Defisit perdagangan Sri Lanka melebar menjadi USD 776 juta pada Februari 2026, menjadi kesenjangan terbesar dalam empat bulan dan melonjak tajam dari USD 411,3 juta yang tercatat pada periode yang sama tahun sebelumnya. Memburuknya neraca perdagangan tersebut mencerminkan pertumbuhan impor yang jauh melampaui kenaikan ekspor yang hanya tipis.

Ekspor barang naik tipis 0,47% secara tahunan menjadi USD 1.057,8 juta, didukung oleh kenaikan yang cukup luas di sebagian besar kategori produk. Ekspor produk pertambangan melonjak 142,86%, terutama didorong oleh peningkatan pengiriman earths and stone. Ekspor produk pertanian naik 1,53%, dengan karet memberikan kontribusi yang menonjol. Sebaliknya, ekspor produk industri sedikit melemah, turun 0,06%.

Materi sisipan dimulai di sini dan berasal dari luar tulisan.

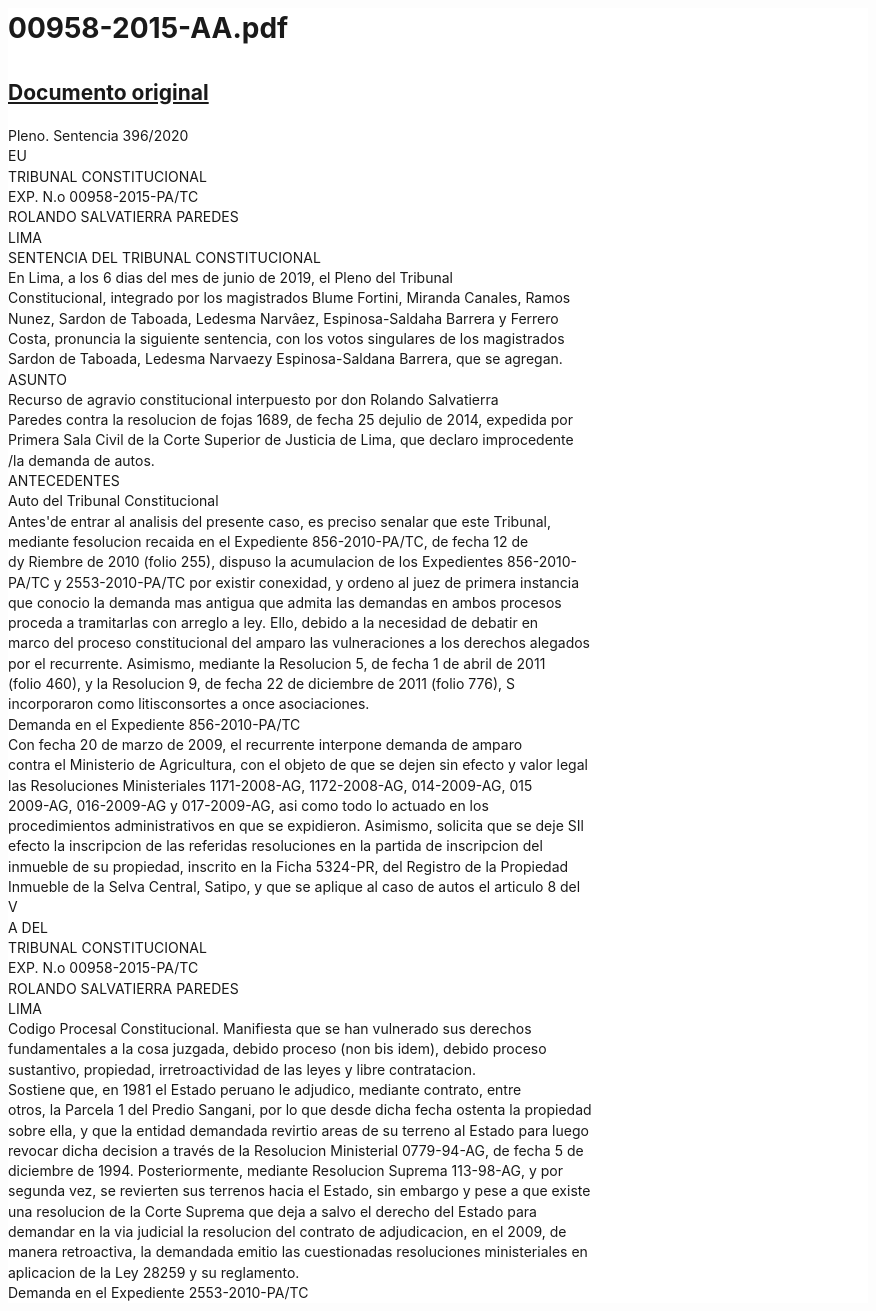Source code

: 
00958-2015-AA.pdf
=================
  
[Documento original](https://tc.gob.pe/jurisprudencia/2020/00958-2015-AA.pdf)  
---  
Pleno. Sentencia 396/2020  
EU  
TRIBUNAL CONSTITUCIONAL  
EXP. N.o 00958-2015-PA/TC  
ROLANDO SALVATIERRA PAREDES  
LIMA  
SENTENCIA DEL TRIBUNAL CONSTITUCIONAL  
En Lima, a los 6 dias del mes de junio de 2019, el Pleno del Tribunal  
Constitucional, integrado por los magistrados Blume Fortini, Miranda Canales, Ramos  
Nunez, Sardon de Taboada, Ledesma Narvâez, Espinosa-Saldaha Barrera y Ferrero  
Costa, pronuncia la siguiente sentencia, con los votos singulares de los magistrados  
Sardon de Taboada, Ledesma Narvaezy Espinosa-Saldana Barrera, que se agregan.  
ASUNTO  
Recurso de agravio constitucional interpuesto por don Rolando Salvatierra  
Paredes contra la resolucion de fojas 1689, de fecha 25 dejulio de 2014, expedida por  
Primera Sala Civil de la Corte Superior de Justicia de Lima, que declaro improcedente  
/la demanda de autos.  
ANTECEDENTES  
Auto del Tribunal Constitucional  
Antes'de entrar al analisis del presente caso, es preciso senalar que este Tribunal,  
mediante fesolucion recaida en el Expediente 856-2010-PA/TC, de fecha 12 de  
dy Riembre de 2010 (folio 255), dispuso la acumulacion de los Expedientes 856-2010-  
PA/TC y 2553-2010-PA/TC por existir conexidad, y ordeno al juez de primera instancia  
que conocio la demanda mas antigua que admita las demandas en ambos procesos  
proceda a tramitarlas con arreglo a ley. Ello, debido a la necesidad de debatir en  
marco del proceso constitucional del amparo las vulneraciones a los derechos alegados  
por el recurrente. Asimismo, mediante la Resolucion 5, de fecha 1 de abril de 2011  
(folio 460), y la Resolucion 9, de fecha 22 de diciembre de 2011 (folio 776), S  
incorporaron como litisconsortes a once asociaciones.  
Demanda en el Expediente 856-2010-PA/TC  
Con fecha 20 de marzo de 2009, el recurrente interpone demanda de amparo  
contra el Ministerio de Agricultura, con el objeto de que se dejen sin efecto y valor legal  
las Resoluciones Ministeriales 1171-2008-AG, 1172-2008-AG, 014-2009-AG, 015  
2009-AG, 016-2009-AG y 017-2009-AG, asi como todo lo actuado en los  
procedimientos administrativos en que se expidieron. Asimismo, solicita que se deje SIl  
efecto la inscripcion de las referidas resoluciones en la partida de inscripcion del  
inmueble de su propiedad, inscrito en la Ficha 5324-PR, del Registro de la Propiedad  
Inmueble de la Selva Central, Satipo, y que se aplique al caso de autos el articulo 8 del  
V  
A DEL  
TRIBUNAL CONSTITUCIONAL  
EXP. N.o 00958-2015-PA/TC  
ROLANDO SALVATIERRA PAREDES  
LIMA  
Codigo Procesal Constitucional. Manifiesta que se han vulnerado sus derechos  
fundamentales a la cosa juzgada, debido proceso (non bis idem), debido proceso  
sustantivo, propiedad, irretroactividad de las leyes y libre contratacion.  
Sostiene que, en 1981 el Estado peruano le adjudico, mediante contrato, entre  
otros, la Parcela 1 del Predio Sangani, por lo que desde dicha fecha ostenta la propiedad  
sobre ella, y que la entidad demandada revirtio areas de su terreno al Estado para luego  
revocar dicha decision a través de la Resolucion Ministerial 0779-94-AG, de fecha 5 de  
diciembre de 1994. Posteriormente, mediante Resolucion Suprema 113-98-AG, y por  
segunda vez, se revierten sus terrenos hacia el Estado, sin embargo y pese a que existe  
una resolucion de la Corte Suprema que deja a salvo el derecho del Estado para  
demandar en la via judicial la resolucion del contrato de adjudicacion, en el 2009, de  
manera retroactiva, la demandada emitio las cuestionadas resoluciones ministeriales en  
aplicacion de la Ley 28259 y su reglamento.  
Demanda en el Expediente 2553-2010-PA/TC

Impor barang, sebaliknya, meningkat tajam sebesar 25,24% secara tahunan menjadi USD 1.833,8 juta. Impor barang konsumsi melonjak 35,7%, terutama karena lonjakan pembelian kendaraan: impor kendaraan pribadi, termasuk unit komersial, mencapai USD 204,8 juta. Impor barang modal juga naik 35%. Kenaikan ini lebih dari cukup untuk menutupi pelemahan sebelumnya pada barang antara, yang sempat turun 11,92% pada periode sebelumnya namun berbalik naik 18,26% pada Februari.